[START PROVIDED TEXT]
Tuesday, July 31, 2007

NAVIGATING NEAR-TERM VOLATILITY

By Joseph Russo
7/30/2007


Down and Dirty
Nothing can be more exhilarating or rewarding than trading profitably amid fast-moving markets with expanding daily ranges.

Conversely, there can be nothing much worse than having to take personal responsibility for having your speculative trading account destroyed in a matter of months, weeks, days, or hours.

Below, we have provided a chart history of the Dow Industrials illustrating results of Elliott Wave Technology’s recently archived trade-triggers and price-target captures from the Near Term Outlook.



Our Complete and Objective Focus
We provide all analysis with patience, discipline, flexibility, and proven adaptive dynamics. Since we do not “trade” that which we forecast, we harbor no emotional or financial interest in the outcome of any particular set-up or guidance measure.

Our only focus is to identify all evolving bi-directional trading dynamics. Simply put, we effectively map out variant market paths, patterns, and price projections before they unfold.


Do You Have What it Takes
There are a several essentials, which are continually required to execute profitable trading campaigns in any market climate. All of which carry proportionately more impact amid heightened periods of market volatility.

In certain cases, it may be prove wise to step out of the fray to avoid expanding levels of risk exposure.

For those maintaining strong directional opinions, and are intent on exercising those views in the marketplace, allow us to suggest a short list of attributes to assist with such endeavor.

First and foremost, one should make diligent attempt to abandon all strong directional opinions.
Although such efforts are in direct opposition to ones initial motivations to trade, the less emotional commitment one has to specific outcomes, the better-prepared one will be to adapt to rapidly changing conditions.

Additionally, one must fully accept the increased risk, and be steadfast in limiting losses, while maintaining swift and decisive ability to accept respectable profits when presented.


The Bottom Line
By no means is the process a cakewalk. It requires a lot of hard work and diligence on the part of the analyst, and an equal amount of effort and diligence on the part of traders.

We routinely map, and archive all of the highest probable outcomes. All short-term trading charts clearly illustrate trade-trigger locations, price-targets, and risk-levels.

How Does it Work
Often times, traders will be required to exercise discretion and trade style preferences when conflicting signals of equally plausible merit present themselves.
For example, say a market is overextended, and both the wave-counts and momentum readings suggest it prudent to evaluate campaigns to launch relatively low-risk counter-trend trade probes. At the same time however, various price patterns exist, telegraphing prospects for a further advance in the direction of the current trend.

What we are called upon to consistently deliver
As such, our primary obligations are to alert traders of all pending prospects, and to provide them with as much ancillary information surrounding each.
As the market unfolds, we maintain responsibility for monitoring status and progressive conditions relative to all working targets, forecast preferences, and probes.

Each session brings with it fresh data points forming a continual dynamic evolution to every given price series. Each new set of data-points either supports or negates progression toward achieving targets outstanding.

In addition, all new price action lends itself to generating new signals, be they bullish or bearish. Naturally, we are also obliged in keeping traders informed of every new development be it large or small.
Upon achievement, failure, pending, changing, or vacillating price movements surrounding each signal, trigger, and target - we graphically update our charts with easy to grasp color references and label tags.
[END PROVIDED TEXT]
STATED EXERCISE
Reproduce the passage of the article on navigating near-term volatility that begins at the words "First and foremost, one" and stops after "price-targets, and risk-levels.".
[START DATA PROVIDED]
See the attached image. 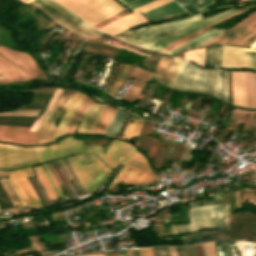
[END DATA PROVIDED]
EXERCISE OUTPUT
First and foremost, one should make diligent attempt to abandon all strong directional opinions.
Although such efforts are in direct opposition to ones initial motivations to trade, the less emotional commitment one has to specific outcomes, the better-prepared one will be to adapt to rapidly changing conditions.

Additionally, one must fully accept the increased risk, and be steadfast in limiting losses, while maintaining swift and decisive ability to accept respectable profits when presented.


The Bottom Line
By no means is the process a cakewalk. It requires a lot of hard work and diligence on the part of the analyst, and an equal amount of effort and diligence on the part of traders.

We routinely map, and archive all of the highest probable outcomes. All short-term trading charts clearly illustrate trade-trigger locations, price-targets, and risk-levels.